▶ **Task description**: Repeat the stretch of lines from the start through the line containing "பொன்முடிதான்", swapping "Transcribe" for "Write out" and leaving everything else unchanged.

▶ **Stored records**:
· · · · · · ·

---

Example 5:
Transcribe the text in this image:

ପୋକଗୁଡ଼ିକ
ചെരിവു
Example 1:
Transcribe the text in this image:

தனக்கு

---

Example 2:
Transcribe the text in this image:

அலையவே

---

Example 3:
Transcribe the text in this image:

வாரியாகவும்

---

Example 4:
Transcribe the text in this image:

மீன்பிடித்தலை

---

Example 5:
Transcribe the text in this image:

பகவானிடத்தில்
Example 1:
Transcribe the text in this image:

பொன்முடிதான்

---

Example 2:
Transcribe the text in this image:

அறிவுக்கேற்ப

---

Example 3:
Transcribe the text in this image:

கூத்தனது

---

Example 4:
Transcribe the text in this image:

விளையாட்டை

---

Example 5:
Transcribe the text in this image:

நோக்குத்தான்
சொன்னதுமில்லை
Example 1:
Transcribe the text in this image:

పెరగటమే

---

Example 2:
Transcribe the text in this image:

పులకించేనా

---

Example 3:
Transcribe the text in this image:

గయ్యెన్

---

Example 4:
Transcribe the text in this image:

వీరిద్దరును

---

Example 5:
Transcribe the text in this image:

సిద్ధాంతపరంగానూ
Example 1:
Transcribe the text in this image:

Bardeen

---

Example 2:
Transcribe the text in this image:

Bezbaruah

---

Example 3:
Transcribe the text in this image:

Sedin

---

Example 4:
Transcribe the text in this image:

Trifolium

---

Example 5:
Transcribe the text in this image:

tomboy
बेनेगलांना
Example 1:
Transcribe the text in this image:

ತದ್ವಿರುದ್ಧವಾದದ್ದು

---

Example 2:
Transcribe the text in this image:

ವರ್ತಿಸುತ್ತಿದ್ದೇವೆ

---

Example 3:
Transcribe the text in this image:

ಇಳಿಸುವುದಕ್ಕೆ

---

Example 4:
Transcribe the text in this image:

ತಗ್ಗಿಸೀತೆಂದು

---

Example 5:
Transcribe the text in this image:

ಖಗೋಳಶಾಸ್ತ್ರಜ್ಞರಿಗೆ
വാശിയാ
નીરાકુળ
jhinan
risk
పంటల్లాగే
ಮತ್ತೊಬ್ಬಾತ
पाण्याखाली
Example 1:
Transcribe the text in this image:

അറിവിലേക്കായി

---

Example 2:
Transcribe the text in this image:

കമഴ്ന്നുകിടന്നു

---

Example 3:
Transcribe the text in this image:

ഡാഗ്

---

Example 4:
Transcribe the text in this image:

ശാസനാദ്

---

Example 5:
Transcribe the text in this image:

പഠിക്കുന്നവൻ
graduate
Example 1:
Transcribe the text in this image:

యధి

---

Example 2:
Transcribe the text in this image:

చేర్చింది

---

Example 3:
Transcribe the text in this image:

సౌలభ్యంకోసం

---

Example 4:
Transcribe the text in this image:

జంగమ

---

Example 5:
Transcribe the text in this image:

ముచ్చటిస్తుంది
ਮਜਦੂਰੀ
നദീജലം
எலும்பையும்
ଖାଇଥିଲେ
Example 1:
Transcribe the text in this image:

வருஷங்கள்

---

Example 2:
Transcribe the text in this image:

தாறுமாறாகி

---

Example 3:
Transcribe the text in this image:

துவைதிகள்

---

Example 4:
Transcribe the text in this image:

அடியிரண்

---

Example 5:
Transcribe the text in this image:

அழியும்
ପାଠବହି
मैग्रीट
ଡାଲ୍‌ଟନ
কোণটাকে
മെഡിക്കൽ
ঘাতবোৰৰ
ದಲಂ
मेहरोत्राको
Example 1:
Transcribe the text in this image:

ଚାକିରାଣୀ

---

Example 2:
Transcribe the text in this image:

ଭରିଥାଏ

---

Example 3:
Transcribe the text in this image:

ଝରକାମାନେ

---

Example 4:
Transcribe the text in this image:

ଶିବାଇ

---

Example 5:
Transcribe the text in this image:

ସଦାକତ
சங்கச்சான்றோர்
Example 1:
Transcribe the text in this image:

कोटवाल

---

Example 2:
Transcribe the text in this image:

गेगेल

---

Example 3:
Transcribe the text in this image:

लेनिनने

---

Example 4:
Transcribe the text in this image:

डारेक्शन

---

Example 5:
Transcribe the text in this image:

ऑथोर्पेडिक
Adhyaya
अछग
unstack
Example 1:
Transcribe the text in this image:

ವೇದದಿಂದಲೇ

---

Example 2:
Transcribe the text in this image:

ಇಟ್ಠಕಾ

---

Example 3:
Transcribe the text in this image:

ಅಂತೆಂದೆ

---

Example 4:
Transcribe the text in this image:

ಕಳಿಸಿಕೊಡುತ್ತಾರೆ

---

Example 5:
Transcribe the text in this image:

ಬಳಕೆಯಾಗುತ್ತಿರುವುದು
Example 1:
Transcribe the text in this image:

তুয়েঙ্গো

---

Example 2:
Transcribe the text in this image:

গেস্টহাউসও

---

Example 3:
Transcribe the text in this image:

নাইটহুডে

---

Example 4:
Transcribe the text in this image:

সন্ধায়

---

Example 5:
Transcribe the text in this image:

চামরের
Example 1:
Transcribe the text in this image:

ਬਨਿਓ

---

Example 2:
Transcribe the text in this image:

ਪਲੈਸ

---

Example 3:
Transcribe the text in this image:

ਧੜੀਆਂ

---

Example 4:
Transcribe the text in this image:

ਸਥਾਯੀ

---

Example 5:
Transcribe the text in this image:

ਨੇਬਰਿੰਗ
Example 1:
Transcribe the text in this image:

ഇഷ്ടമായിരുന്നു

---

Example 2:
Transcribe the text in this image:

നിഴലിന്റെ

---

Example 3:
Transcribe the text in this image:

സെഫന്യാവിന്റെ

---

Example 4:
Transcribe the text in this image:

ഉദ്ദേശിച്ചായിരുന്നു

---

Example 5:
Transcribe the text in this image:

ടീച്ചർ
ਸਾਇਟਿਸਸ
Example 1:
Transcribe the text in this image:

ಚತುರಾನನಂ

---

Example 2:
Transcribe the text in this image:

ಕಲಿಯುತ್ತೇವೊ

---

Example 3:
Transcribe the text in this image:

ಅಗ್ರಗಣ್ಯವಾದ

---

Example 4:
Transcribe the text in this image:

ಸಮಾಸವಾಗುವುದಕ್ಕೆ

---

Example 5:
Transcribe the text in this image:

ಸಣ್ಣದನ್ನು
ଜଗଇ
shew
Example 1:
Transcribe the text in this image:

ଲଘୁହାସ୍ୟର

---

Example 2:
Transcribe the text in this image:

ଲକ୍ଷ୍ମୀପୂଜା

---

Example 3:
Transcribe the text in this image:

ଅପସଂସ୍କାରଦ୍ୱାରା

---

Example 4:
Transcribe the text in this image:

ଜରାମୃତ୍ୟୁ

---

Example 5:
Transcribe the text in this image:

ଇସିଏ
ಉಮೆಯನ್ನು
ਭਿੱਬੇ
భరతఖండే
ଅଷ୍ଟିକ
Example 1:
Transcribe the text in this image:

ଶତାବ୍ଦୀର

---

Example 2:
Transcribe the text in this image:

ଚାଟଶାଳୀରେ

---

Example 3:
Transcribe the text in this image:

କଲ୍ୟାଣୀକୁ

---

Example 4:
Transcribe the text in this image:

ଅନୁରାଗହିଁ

· · · · · · ·

▶ **Response**:
---

Example 5:
Write out the text in this image:

ପୋକଗୁଡ଼ିକ
ചെരിവു
Example 1:
Write out the text in this image:

தனக்கு

---

Example 2:
Write out the text in this image:

அலையவே

---

Example 3:
Write out the text in this image:

வாரியாகவும்

---

Example 4:
Write out the text in this image:

மீன்பிடித்தலை

---

Example 5:
Write out the text in this image:

பகவானிடத்தில்
Example 1:
Write out the text in this image:

பொன்முடிதான்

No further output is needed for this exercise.